You must edit the Odoo configuration and specify a non-zero number of worker processes to enable multiprocessing. The number of workers is determined by the number of CPU cores in the system and the amount of RAM memory available.
According to the official Odoo documentation, you can use the following formulas and assumptions to calculate the number of workers and required RAM memory size:
Worker number calculation
- Theoretical maximum worker number = (system_cpus * 2) + 1
- 1 worker is able to serve ~= 6 simultaneous users
- Workers of cron requires CPU
RAM memory size calculation
- We will assume that 20% of all requests are heavy, and the remaining 80% are light. Heavy requests consume approximately 1 GB of RAM, while light requests consume approximately 150 MB of RAM.
- RAM was required. =
number_of_workers * ( (light_worker_ratio * light_worker_ram_estimation) + (heavy_worker_ratio * heavy_worker_ram_estimation) )
If you don't know how many CPUs are on your system, use the grep command:
grep -c ^processor /proc/cpuinfo
Assume you have a system with four CPU cores, eight gigabytes of RAM memory, and 30 concurrent Odoo users.
30 users / 6 = **5**
(5 is a theoretical number of workers needed)(4 * 2) + 1 = **9**
(9 is the theoretical maximum number of workers)
Based on the above calculation, you can use 5 workers + 1 worker for the cron worker, for a total of 6 workers.
Determine the RAM memory consumption based on the number of employees:
RAM = 6 * ((0.8*150) + (0.2*1024)) ~= 2 GB of RAM
According to the calculations, the Odoo installation will require approximately 2 GB of RAM.
To enable multiprocessing, open the configuration file and append the following values:
limit_memory_hard = 2684354560
limit_memory_soft = 2147483648
limit_request = 8192
limit_time_cpu = 600
limit_time_real = 1200
max_cron_threads = 1
workers = 5
To make the changes take effect, restart the Odoo service:
sudo systemctl restart odoo15
Other services that run on this system will use the remaining system resources. In this tutorial, we installed Odoo on the same server as PostgreSQL and Nginx. Other services may be running on your server, depending on your configuration.
FAQs to Install Odoo 15 on Ubuntu 20.04
What are the system requirements for installing Odoo 15 on Ubuntu 20.04?

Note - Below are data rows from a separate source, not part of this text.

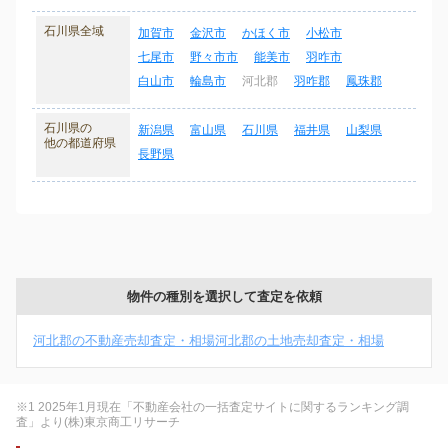
石川県全域
加賀市
金沢市
かほく市
小松市
七尾市
野々市市
能美市
羽咋市
白山市
輪島市
河北郡
羽咋郡
鳳珠郡
石川県の
新潟県
富山県
石川県
福井県
山梨県
他の都道府県
長野県
物件の種別を選択して査定を依頼
河北郡の不動産売却査定・相場
河北郡の土地売却査定・相場
※1 2025年1月現在「不動産会社の一括査定サイトに関するランキング調
査」より(株)東京商工リサーチ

The recommended system requirements include a 64-bit processor, 4 GB of RAM, and at least 20 GB of free disk space.
Does Odoo 15 require any additional software or libraries?
Yes, Odoo 15 relies on several additional software and libraries such as PostgreSQL, Python, and various Python packages. The installation guide provides instructions on installing these dependencies.
Can I use a virtual environment to install Odoo 15 on Ubuntu 20.04?
Yes, using a virtual environment is a recommended approach to isolate Odoo and its dependencies. It ensures better control over the software and its dependencies.
Can I access Odoo 15 through a web browser after installation?
Yes, once installed, you can access Odoo 15 through a web browser by entering the server's IP address or domain name followed by the specified port number.
Can I install multiple Odoo instances on the same server?
Yes, you can install multiple Odoo instances on the same server by configuring each instance to use a unique port number and database.
How do I start and stop the Odoo 15 service on Ubuntu 20.04?
You can start and stop the Odoo 15 service on Ubuntu 20.04 by using the system's init.d scripts or by using the systemctl command.
Is there any support available for troubleshooting installation issues?
Yes, Odoo has an active community and provides support through forums and community channels. You can seek assistance from the community members or consult the official documentation for troubleshooting installation issues.
Conclusion
This tutorial described how to install and configure Odoo 15 in a Python virtual environment using Nginx as a reverse proxy on Ubuntu 20.04. We've also demonstrated how to enable multiprocessing and optimize Odoo for production use.